It’s always strange being in someone else’s house alone – but in this case… Deanne’s been sick, heading towards surgery this whole week, so she’s been home from work. It’s alien for her house not to have her manically gleeful presence flitting through it. I think I heard her leave this morning (we’re on our usual 3am-11am sleep schedule) – but by the time I got up, the dogs were just staring at the front door.
A tiny bit of me would like her to get caught up there in Durham until Sunday, so that we can go see her and pet her and be a comfort in a strange place… but the rest of me just hopes she’ll be home as quickly as possible, even if that means missing her in transit.
After exploring the horrid world of hospitals with my Father, I only hope that this one’s nicer, and that her stay is as brief as possible.
It just goes to show, you never DO know what you’re getting into. We’re about to hit the stage at Port City Java, here in Wilmington. And I’ve got this fear that we’re going to play to a disinterested room with a front row of six-year-olds. God, we need to learn to play some kid’s songs.

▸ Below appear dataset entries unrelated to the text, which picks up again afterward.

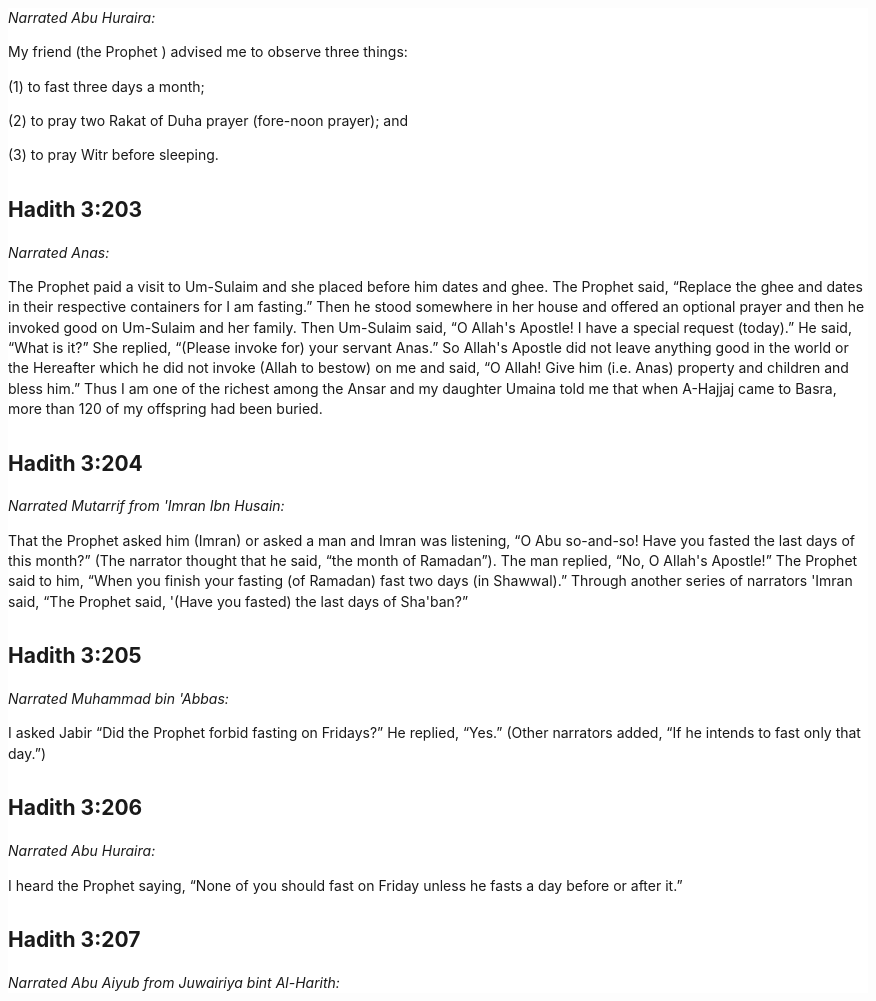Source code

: _Narrated Abu Huraira:_

My friend (the Prophet ) advised me to observe three things:

(1) to fast three days a month;

(2) to pray two Rakat of Duha prayer (fore-noon prayer); and

(3) to pray Witr before sleeping.


## Hadith 3:203

_Narrated Anas:_

The Prophet paid a visit to Um-Sulaim and she placed before him dates and ghee. The Prophet said, “Replace the ghee and dates in their respective containers for I am fasting.” Then he stood somewhere in her house and offered an optional prayer and then he invoked good on Um-Sulaim and her family. Then Um-Sulaim said, “O Allah's Apostle! I have a special request (today).” He said, “What is it?” She replied, “(Please invoke for) your servant Anas.” So Allah's Apostle did not leave anything good in the world or the Hereafter which he did not invoke (Allah to bestow) on me and said, “O Allah! Give him (i.e. Anas) property and children and bless him.” Thus I am one of the richest among the Ansar and my daughter Umaina told me that when A-Hajjaj came to Basra, more than 120 of my offspring had been buried.


## Hadith 3:204

_Narrated Mutarrif from 'Imran Ibn Husain:_

That the Prophet asked him (Imran) or asked a man and Imran was listening, “O Abu so-and-so! Have you fasted the last days of this month?” (The narrator thought that he said, “the month of Ramadan”). The man replied, “No, O Allah's Apostle!” The Prophet said to him, “When you finish your fasting (of Ramadan) fast two days (in Shawwal).” Through another series of narrators 'Imran said, “The Prophet said, '(Have you fasted) the last days of Sha'ban?”


## Hadith 3:205

_Narrated Muhammad bin 'Abbas:_

I asked Jabir “Did the Prophet forbid fasting on Fridays?” He replied, “Yes.” (Other narrators added, “If he intends to fast only that day.”)


## Hadith 3:206

_Narrated Abu Huraira:_

I heard the Prophet saying, “None of you should fast on Friday unless he fasts a day before or after it.”


## Hadith 3:207

_Narrated Abu Aiyub from Juwairiya bint Al-Harith:_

I’m worried about blenders, about food, about the fact that I’d really like to see a familiar face or three – but I know it’s all too easy to just say you’ll try and come, and much easier to just not bother. We’ll see… I don’t usually have pre-show jitters any more, but every once in a while, they catch up with me.
Tonight, I’m jittering.
And let’s not even discuss my testicles… I don’t think I CAN, after all – another stroller just came through the door. Blenders, cell phones, babies – my favourite combination, but not at all combined in my favourite way.